Enjoy your Mastodon filter bubble while it lasts.


Header image: “A watercolor painting of a happy purple mammoth in a green field”, Fabian A. Scherschel × DALL·E


I’m seeing a lot of people on various Fediverse services post things along the lines of: Since I’ve left Twitter (or “the birdsite” as they tend to call it), things have gotten so much better. The Discourse is more civil, people are nicer, the whole experience is so much better for my mental health…

Now, I’ve wanted federated microblogging to succeed since identi.ca and I’m still all for it. But, as I have explained several times before, I doubt that Mastodon and other services can succeed at a meaningful scale. But, of course, I could be wrong about this. And in this case, I’d be very happy if that was the case.

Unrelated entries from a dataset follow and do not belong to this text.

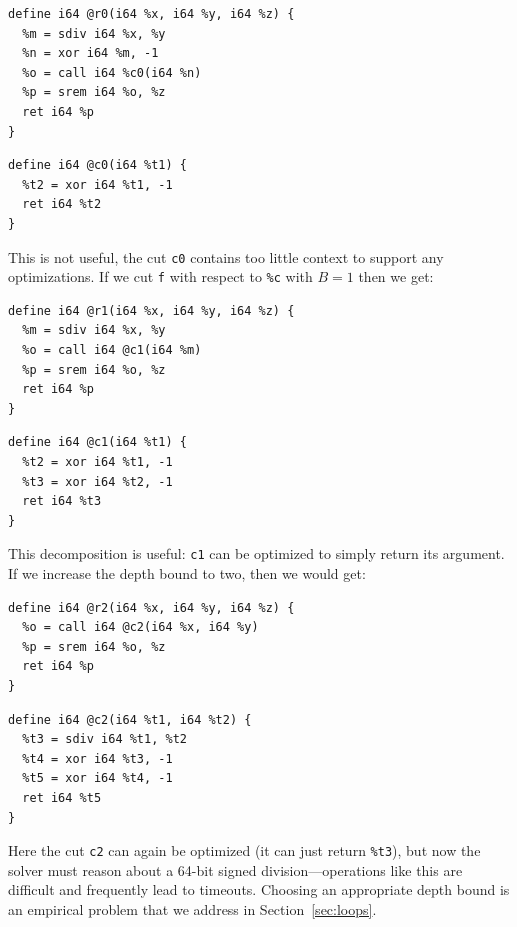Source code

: {\begin{quoting}
\begin{Verbatim}
define i64 @r0(i64 %x, i64 %y, i64 %z) {
  %m = sdiv i64 %x, %y
  %n = xor i64 %m, -1
  %o = call i64 %c0(i64 %n)
  %p = srem i64 %o, %z
  ret i64 %p
}
\end{Verbatim}
\end{quoting}}
{\begin{quoting}
\begin{Verbatim}
define i64 @c0(i64 %t1) {
  %t2 = xor i64 %t1, -1
  ret i64 %t2
}
\end{Verbatim}
\end{quoting}}

This is not useful, the cut \texttt{c0} contains too little context
to support any optimizations.
%
If we cut \texttt{f} with respect to \texttt{\%c} with $B = 1$ then we get:

{\begin{quoting}
\begin{Verbatim}
define i64 @r1(i64 %x, i64 %y, i64 %z) {
  %m = sdiv i64 %x, %y
  %o = call i64 @c1(i64 %m)
  %p = srem i64 %o, %z
  ret i64 %p
}
\end{Verbatim}
\end{quoting}}

{\begin{quoting}
\begin{Verbatim}
define i64 @c1(i64 %t1) {
  %t2 = xor i64 %t1, -1
  %t3 = xor i64 %t2, -1
  ret i64 %t3
}
\end{Verbatim}
\end{quoting}}


This decomposition is useful: \texttt{c1} can be optimized to simply
return its argument.
%
If we increase the depth bound to two, then we would get:


{\begin{quoting}
\begin{Verbatim}
define i64 @r2(i64 %x, i64 %y, i64 %z) {
  %o = call i64 @c2(i64 %x, i64 %y)
  %p = srem i64 %o, %z
  ret i64 %p
}
\end{Verbatim}
\end{quoting}}
{\begin{quoting}
\begin{Verbatim}
define i64 @c2(i64 %t1, i64 %t2) {
  %t3 = sdiv i64 %t1, %t2
  %t4 = xor i64 %t3, -1
  %t5 = xor i64 %t4, -1
  ret i64 %t5
}
\end{Verbatim}
\end{quoting}}


Here the cut \texttt{c2} can again be optimized (it can just return
\texttt{\%t3}), but now the solver must reason about a 64-bit signed
division---operations like this are difficult and frequently lead to
timeouts.
%
Choosing an appropriate depth bound is an empirical problem that
we address in Section~\ref{sec:loops}.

But I do wonder if people realise what it means for the Fediverse in case I should be proven wrong about this. Do they realise that the perceived positives they are talking about have nothing to do with the network, the underlying technology or, indeed, who runs the service they are using? Do they realise that the things they currently like about the Fediverse are purely a function of it being unpopular? The Fediverse now is very much what Twitter was in 2008: An enclave for nerds and early adopters.

Don’t get me wrong: I enjoyed early Twitter as much as the next guy. But should the Fediverse actually be successful and replace “the birdsite”, it’s going to go the same way Twitter went – in fact, it will become Twitter. What people are enjoying about the Fediverse experience right now is, in essence, the absence of normal people. It is an extreme version of a filter bubble. And what they actually hate about “the birdsite” – well, aside from it belonging to Elon Musk – is the behaviour and opinions of other human beings.

I’ve maintained for years that the things people actually are complaining about when, on the face of it, they complain about Twitter – “toxic” behaviour, trolling, things that are termed hate speech (but legally aren’t) and political divisions – are, in essence, a problem with the people, not the platform. If enough people join your platform, you’re going to have people problems. Stop deluding yourself into thinking changing the platform or underlying technology will fix these issues. It won’t. You can’t fix people. And you shouldn’t try, either.